• Excerpt provided
□ □ □ □ □ □ □
For size 7 it was proved by Metropolis, Stein, and Wells that the set of non-negative determinant values is $[0,18]\cup\{20,24,32\}$, which means that the answer to your question in the gray box is no. See this paper:

N. Metropolis, , Spectra of determinant values in (0, 1) matrices. In A. O. L. Atkin and B. J. Birch, editors, Computers in Number Theory: Proceedings of the Science Research Atlas Symposium No. 2 held at Oxford, from 18-23 August, 1969, pages 271–276, London, 1971. Academic Press.

For general size, the data I have suggest that the set of determinant values is "dense" up to about half of Hadamard's bound and sparse thereafter, but I have no argument why that should be the case. And my data only go up to size 22. Who knows what happens in size 200?

Here are some entries in the OEIS that might be helpful.

  • A003432 - maximimal determinants of n-by-n binary matrix
  • A089472 - number of different values taken by the determinant of n-by-n binary matrix
  • A013588 - smallest positive integer not the determinant of an n-by-n binary matrix.

I gave a talk couple of years ago, Range and distribution of determinants of binary matrices (available here), in which I discussed this topic. That discussion starts on slide 27, but other parts of the talk may also be relevant to your question.
□ □ □ □ □ □ □
• Prompt 1
List every OEIS entry number cited in the excerpt on determinants of binary matrices.

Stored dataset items
□ □ □ □ □ □ □
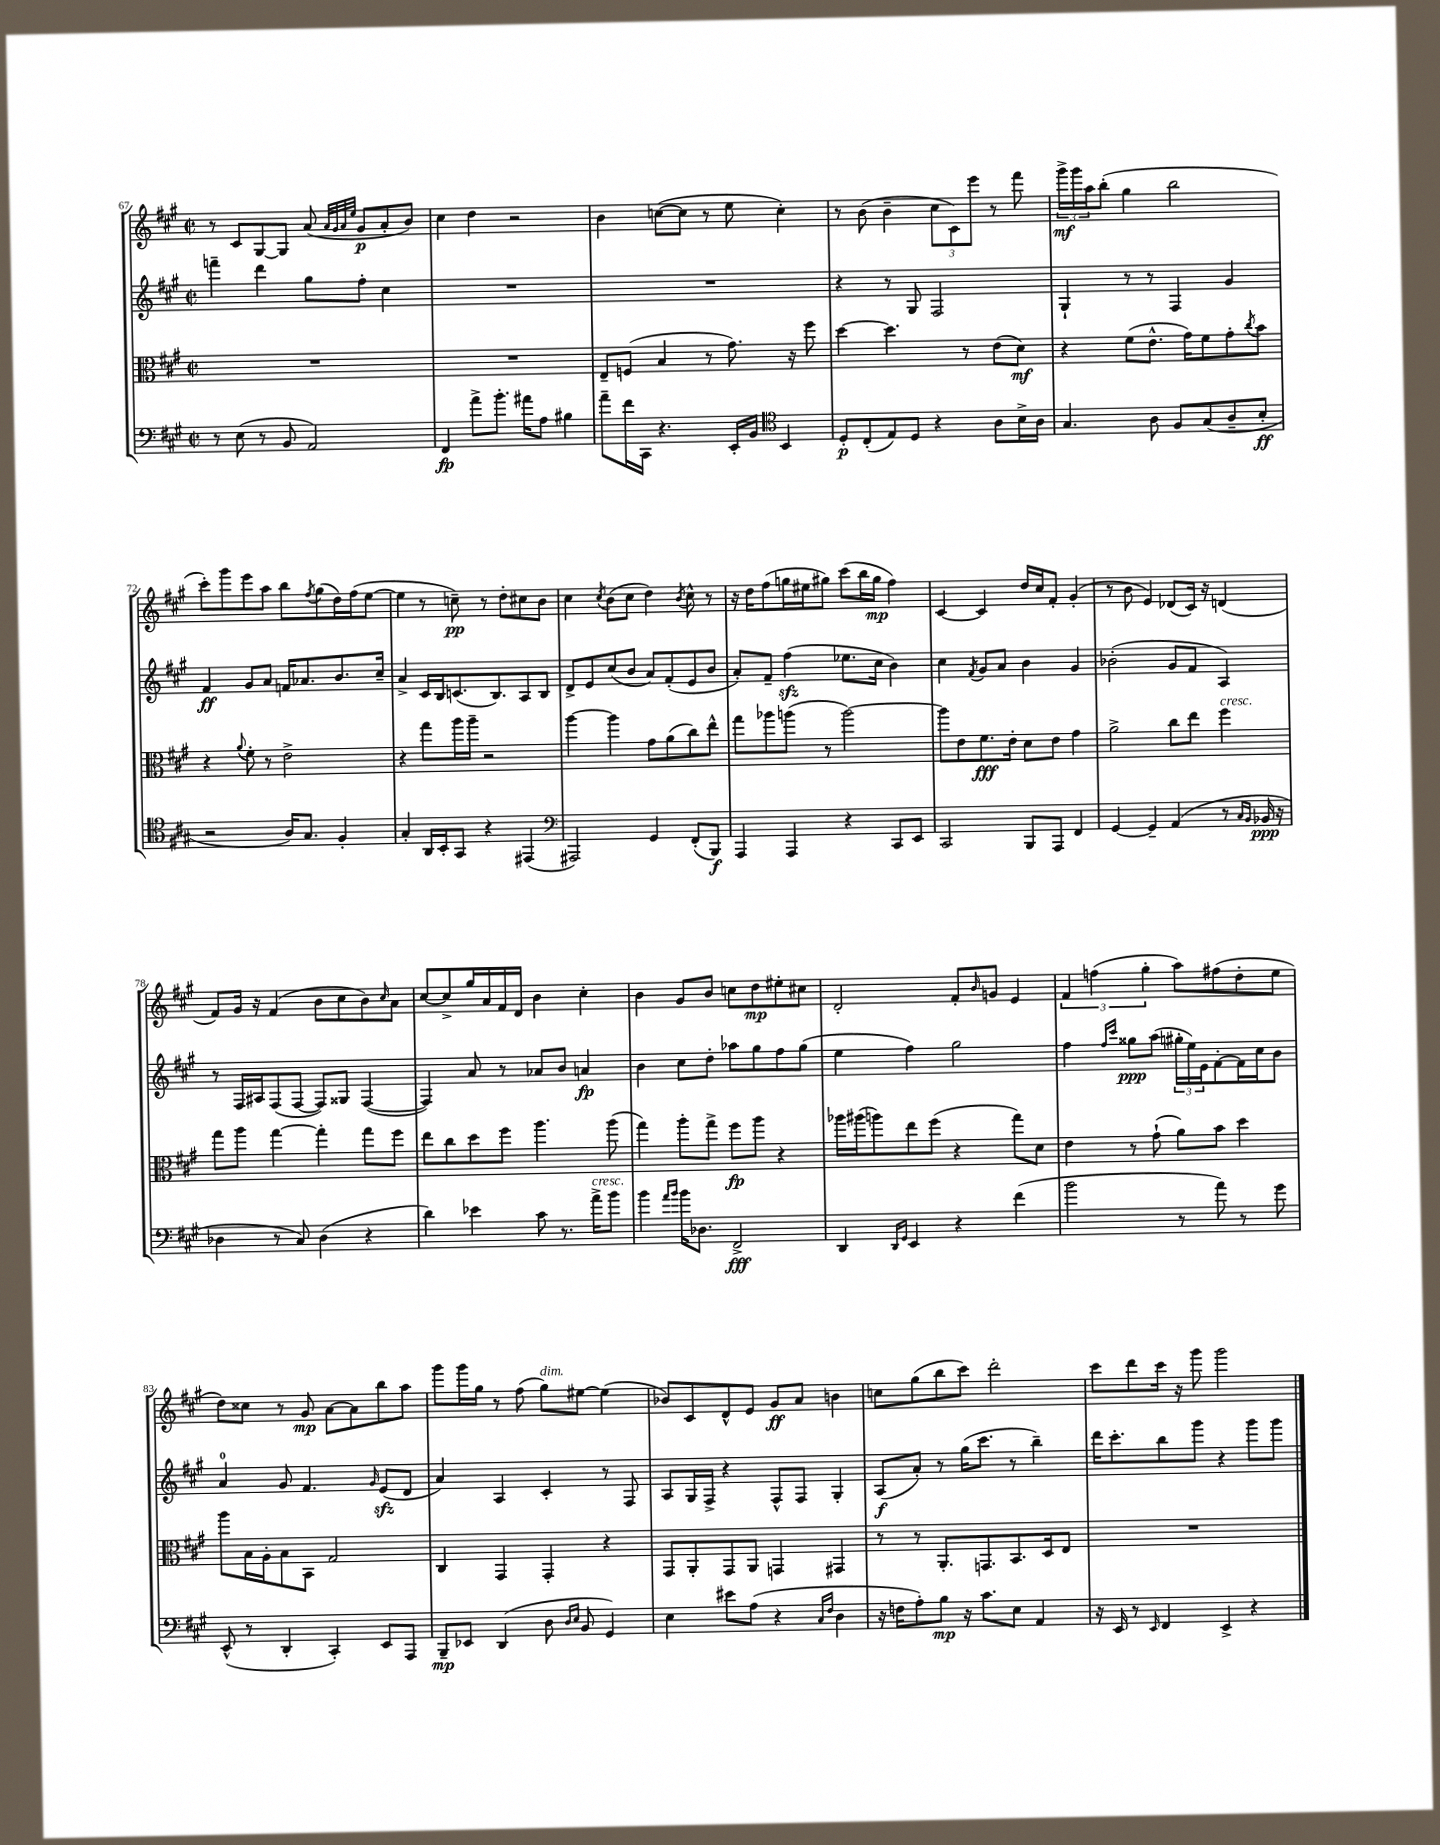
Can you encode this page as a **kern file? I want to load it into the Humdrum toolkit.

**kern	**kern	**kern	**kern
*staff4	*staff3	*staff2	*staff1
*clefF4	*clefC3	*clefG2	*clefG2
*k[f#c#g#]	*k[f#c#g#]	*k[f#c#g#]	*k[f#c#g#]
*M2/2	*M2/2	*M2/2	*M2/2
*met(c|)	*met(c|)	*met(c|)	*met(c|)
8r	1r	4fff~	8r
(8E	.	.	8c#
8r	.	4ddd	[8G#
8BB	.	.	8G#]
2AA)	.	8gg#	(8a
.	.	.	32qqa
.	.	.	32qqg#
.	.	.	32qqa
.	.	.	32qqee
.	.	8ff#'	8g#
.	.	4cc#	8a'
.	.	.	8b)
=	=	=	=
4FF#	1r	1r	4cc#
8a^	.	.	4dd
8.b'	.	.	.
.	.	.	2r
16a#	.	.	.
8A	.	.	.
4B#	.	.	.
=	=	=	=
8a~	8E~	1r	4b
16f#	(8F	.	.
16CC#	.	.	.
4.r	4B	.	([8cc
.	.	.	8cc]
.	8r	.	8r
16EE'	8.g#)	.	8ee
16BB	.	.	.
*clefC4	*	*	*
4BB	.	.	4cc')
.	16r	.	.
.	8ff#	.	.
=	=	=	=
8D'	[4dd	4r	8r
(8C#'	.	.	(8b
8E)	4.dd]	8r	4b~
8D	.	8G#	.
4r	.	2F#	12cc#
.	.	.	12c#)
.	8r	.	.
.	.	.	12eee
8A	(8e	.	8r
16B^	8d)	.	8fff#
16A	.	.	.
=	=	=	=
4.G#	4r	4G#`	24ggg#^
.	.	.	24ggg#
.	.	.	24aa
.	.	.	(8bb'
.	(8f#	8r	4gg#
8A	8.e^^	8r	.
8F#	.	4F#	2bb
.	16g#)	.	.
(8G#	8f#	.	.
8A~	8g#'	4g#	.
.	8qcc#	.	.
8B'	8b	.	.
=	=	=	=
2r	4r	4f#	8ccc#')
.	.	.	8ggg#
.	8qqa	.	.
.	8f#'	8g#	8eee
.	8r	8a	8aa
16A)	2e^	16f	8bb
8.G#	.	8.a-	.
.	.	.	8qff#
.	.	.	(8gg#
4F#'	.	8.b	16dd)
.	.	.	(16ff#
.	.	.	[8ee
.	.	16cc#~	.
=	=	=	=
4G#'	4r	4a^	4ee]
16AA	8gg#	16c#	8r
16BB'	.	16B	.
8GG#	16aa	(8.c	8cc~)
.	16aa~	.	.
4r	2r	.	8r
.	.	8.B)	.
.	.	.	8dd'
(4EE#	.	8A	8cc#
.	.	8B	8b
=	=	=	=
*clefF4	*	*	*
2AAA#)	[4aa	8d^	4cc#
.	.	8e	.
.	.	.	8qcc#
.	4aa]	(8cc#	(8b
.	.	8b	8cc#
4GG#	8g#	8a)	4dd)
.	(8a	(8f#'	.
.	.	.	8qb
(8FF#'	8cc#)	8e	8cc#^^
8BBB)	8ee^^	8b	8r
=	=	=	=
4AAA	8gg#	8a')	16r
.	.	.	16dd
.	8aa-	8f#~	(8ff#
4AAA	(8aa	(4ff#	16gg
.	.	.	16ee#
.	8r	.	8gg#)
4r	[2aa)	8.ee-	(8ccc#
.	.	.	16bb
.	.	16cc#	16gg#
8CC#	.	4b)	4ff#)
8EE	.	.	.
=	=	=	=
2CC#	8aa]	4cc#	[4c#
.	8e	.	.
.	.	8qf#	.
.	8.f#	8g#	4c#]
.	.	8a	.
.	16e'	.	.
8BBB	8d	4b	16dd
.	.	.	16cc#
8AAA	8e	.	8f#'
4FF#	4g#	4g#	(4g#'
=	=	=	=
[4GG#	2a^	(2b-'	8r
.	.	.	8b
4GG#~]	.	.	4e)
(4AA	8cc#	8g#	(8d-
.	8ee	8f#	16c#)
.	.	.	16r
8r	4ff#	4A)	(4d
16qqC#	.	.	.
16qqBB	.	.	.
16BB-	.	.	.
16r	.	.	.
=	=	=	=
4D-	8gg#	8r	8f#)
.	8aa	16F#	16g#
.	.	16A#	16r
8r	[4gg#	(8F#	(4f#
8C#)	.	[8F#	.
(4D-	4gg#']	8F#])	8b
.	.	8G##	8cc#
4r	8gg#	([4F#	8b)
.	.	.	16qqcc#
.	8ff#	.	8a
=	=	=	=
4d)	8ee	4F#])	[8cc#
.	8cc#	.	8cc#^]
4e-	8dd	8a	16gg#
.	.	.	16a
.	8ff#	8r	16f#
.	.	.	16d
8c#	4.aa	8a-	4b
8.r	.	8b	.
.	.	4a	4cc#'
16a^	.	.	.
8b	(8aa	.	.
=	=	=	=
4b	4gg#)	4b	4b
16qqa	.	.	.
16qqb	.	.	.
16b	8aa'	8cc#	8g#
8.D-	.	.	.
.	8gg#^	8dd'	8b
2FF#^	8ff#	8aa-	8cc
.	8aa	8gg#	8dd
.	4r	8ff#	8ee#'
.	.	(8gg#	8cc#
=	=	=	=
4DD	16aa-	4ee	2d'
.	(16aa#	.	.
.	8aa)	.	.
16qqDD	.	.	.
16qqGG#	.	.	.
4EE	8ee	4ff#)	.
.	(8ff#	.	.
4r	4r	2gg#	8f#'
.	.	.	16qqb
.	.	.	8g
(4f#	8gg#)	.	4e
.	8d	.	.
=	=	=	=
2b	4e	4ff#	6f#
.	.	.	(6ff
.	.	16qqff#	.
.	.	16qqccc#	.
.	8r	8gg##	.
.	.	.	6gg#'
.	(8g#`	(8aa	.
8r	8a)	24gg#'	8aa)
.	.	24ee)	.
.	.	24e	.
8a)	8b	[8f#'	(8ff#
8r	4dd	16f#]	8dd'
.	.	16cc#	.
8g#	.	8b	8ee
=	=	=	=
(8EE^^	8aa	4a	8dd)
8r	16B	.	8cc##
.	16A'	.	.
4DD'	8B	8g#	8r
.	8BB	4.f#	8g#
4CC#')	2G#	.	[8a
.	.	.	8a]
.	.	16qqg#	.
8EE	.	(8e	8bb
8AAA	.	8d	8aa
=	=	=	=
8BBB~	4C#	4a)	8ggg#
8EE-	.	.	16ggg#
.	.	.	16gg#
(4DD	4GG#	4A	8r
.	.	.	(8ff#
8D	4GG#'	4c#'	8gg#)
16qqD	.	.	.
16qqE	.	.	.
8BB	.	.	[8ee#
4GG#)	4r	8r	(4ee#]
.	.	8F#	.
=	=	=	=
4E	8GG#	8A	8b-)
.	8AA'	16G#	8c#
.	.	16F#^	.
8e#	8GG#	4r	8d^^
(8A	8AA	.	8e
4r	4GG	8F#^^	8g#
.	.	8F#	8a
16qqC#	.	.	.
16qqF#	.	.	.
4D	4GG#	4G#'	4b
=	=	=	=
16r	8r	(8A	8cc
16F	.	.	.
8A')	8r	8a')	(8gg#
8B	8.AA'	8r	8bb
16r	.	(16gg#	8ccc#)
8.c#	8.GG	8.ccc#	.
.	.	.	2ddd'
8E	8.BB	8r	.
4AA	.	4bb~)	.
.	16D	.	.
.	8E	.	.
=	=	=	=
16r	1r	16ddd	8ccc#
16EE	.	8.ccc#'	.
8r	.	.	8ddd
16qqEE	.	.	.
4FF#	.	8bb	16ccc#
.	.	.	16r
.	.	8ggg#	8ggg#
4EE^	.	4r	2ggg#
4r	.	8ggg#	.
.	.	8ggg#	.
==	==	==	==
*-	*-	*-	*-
□ □ □ □ □ □ □
• Prompt 2
Identify every line of the listing that contains the string "kern".

• Full solution 1
A003432, A089472, A013588

• Full solution 2
Can you encode this page as a **kern file? I want to load it into the Humdrum toolkit.
**kern	**kern	**kern	**kern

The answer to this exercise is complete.